[Page segmentation data]
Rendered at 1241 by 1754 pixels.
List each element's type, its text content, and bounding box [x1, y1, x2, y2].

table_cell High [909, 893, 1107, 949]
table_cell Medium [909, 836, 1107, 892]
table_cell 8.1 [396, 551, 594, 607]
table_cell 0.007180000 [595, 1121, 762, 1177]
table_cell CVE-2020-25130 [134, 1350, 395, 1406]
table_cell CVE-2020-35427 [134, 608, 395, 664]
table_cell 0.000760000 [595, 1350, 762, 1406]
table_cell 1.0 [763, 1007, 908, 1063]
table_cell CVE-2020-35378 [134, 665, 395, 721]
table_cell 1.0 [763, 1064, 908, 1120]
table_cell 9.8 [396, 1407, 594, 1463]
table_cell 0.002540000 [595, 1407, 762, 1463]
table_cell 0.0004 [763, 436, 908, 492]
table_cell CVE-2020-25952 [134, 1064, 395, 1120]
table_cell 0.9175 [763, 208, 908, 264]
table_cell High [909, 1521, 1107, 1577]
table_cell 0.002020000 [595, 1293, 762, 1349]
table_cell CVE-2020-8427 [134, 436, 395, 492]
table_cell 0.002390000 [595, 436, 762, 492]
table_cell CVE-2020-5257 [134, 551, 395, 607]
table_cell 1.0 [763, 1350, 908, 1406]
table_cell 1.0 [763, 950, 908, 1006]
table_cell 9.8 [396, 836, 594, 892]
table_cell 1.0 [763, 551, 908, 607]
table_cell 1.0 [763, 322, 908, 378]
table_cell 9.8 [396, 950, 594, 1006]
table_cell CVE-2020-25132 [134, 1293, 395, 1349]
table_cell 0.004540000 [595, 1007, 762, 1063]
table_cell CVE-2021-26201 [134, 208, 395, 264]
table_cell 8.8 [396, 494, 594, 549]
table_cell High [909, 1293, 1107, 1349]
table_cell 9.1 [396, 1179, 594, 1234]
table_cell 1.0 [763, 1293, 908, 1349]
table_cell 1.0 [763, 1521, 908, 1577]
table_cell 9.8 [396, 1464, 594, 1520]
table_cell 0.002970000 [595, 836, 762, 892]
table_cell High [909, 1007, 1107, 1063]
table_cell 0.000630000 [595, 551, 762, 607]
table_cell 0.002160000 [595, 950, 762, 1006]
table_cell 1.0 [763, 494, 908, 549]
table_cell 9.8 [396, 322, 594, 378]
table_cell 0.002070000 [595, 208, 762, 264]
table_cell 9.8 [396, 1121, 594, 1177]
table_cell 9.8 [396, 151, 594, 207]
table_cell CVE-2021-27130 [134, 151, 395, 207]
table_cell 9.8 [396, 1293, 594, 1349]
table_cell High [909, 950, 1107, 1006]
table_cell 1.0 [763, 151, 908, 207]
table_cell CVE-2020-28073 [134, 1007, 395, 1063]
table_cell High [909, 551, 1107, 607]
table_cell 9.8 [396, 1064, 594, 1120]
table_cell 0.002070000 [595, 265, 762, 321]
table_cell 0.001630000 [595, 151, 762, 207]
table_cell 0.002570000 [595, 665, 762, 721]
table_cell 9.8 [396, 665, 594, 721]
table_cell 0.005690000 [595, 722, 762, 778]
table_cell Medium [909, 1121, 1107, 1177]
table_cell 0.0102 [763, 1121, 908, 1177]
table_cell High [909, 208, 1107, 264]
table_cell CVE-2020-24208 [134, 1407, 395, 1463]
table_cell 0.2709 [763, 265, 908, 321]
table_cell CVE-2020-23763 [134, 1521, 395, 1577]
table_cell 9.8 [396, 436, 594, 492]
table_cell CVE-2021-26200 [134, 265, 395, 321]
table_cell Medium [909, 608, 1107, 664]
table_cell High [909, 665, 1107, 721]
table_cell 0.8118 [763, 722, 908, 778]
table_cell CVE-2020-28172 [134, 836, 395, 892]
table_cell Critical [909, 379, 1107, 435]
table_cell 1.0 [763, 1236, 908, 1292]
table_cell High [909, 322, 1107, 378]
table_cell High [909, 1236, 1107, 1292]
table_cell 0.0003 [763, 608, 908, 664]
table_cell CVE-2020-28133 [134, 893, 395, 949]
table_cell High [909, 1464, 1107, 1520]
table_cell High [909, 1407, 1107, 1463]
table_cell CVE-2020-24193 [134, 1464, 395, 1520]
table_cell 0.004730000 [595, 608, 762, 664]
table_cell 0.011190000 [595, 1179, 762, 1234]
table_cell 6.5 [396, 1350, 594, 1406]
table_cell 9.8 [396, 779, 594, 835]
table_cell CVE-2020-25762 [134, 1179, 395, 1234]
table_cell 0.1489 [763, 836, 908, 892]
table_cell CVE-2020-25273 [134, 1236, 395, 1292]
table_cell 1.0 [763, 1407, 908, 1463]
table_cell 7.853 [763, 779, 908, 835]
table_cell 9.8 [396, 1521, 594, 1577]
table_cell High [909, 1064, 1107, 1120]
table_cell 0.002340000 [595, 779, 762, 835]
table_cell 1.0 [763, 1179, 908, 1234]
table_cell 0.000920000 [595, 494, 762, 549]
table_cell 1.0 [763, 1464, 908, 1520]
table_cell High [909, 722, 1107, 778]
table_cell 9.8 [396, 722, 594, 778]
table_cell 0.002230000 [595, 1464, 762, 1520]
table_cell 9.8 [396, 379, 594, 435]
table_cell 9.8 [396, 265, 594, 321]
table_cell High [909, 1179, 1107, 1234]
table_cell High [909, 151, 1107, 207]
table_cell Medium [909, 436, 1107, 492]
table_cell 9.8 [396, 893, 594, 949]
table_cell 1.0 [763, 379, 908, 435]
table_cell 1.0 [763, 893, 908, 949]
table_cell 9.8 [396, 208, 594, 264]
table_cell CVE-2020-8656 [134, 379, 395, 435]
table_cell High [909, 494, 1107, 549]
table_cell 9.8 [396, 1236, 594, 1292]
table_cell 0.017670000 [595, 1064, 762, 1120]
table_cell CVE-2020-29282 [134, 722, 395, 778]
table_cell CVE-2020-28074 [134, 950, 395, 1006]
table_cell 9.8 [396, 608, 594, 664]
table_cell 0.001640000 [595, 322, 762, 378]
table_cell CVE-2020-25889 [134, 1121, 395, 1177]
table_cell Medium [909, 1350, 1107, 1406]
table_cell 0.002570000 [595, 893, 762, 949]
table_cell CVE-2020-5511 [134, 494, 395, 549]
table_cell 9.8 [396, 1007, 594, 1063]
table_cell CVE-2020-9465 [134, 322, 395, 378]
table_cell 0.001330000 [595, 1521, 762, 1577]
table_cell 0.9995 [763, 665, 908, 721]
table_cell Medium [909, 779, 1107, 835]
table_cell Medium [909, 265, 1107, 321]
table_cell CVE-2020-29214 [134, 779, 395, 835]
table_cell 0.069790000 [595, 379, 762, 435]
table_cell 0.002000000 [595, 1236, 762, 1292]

> _Required action_: Would you show every line in the data above that contains the string "Medium"?

> _Output for this task_:
table_cell Medium [909, 836, 1107, 892]
table_cell Medium [909, 1121, 1107, 1177]
table_cell Medium [909, 608, 1107, 664]
table_cell Medium [909, 436, 1107, 492]
table_cell Medium [909, 1350, 1107, 1406]
table_cell Medium [909, 779, 1107, 835]
table_cell Medium [909, 265, 1107, 321]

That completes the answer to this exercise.